# Task brief
Gather each line of the entries below that includes "size".

# Provided data
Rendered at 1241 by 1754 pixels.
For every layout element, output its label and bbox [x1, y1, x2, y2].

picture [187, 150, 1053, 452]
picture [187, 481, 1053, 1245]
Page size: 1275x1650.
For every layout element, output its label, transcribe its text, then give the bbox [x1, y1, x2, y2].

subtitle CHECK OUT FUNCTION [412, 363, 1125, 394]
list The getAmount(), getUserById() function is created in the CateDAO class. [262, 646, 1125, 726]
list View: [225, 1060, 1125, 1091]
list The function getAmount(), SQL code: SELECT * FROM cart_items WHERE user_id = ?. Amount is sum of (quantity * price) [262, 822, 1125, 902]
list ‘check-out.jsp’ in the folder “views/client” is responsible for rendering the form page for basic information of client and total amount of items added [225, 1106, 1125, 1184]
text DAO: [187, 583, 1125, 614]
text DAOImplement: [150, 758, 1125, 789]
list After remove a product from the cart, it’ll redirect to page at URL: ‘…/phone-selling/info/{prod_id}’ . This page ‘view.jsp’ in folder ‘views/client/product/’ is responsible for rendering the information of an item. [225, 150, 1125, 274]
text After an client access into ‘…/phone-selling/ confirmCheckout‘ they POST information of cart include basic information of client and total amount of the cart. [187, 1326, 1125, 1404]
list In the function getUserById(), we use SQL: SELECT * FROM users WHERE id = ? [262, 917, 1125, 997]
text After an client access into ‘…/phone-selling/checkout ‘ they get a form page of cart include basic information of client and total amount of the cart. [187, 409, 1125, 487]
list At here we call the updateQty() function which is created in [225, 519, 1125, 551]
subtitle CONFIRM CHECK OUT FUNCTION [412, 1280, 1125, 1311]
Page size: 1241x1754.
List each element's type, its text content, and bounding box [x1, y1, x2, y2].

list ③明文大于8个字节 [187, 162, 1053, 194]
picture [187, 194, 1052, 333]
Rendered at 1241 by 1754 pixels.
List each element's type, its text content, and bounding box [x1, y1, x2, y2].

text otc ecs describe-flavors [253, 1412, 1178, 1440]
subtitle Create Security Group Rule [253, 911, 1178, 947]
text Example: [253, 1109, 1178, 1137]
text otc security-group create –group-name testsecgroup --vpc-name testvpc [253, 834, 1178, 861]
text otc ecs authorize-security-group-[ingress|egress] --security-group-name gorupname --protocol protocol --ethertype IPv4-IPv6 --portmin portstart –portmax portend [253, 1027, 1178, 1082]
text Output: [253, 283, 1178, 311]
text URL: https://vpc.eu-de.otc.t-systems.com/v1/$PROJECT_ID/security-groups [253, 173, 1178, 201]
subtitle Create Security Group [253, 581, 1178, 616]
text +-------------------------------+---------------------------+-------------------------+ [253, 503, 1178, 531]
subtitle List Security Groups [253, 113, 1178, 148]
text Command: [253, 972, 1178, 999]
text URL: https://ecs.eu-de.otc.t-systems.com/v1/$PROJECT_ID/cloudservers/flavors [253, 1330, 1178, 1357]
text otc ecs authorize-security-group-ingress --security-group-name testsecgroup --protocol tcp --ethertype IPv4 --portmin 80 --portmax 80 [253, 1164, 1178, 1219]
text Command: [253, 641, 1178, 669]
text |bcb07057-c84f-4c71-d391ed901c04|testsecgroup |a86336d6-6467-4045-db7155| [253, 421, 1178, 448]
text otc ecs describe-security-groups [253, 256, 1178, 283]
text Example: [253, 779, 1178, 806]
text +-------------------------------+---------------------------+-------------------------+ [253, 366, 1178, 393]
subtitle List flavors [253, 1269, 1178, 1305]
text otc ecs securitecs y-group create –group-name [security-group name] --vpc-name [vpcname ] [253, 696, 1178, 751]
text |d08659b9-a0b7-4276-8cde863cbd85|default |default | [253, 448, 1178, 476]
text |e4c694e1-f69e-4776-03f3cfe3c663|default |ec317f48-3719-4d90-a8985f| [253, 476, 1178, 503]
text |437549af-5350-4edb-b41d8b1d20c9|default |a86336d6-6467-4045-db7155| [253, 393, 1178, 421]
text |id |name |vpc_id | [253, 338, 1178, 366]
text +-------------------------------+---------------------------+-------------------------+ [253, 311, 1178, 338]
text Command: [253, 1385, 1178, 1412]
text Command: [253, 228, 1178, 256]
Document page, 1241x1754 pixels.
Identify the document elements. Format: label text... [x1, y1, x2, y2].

# Task response
Page size: 1275x1650.
Page size: 1241x1754.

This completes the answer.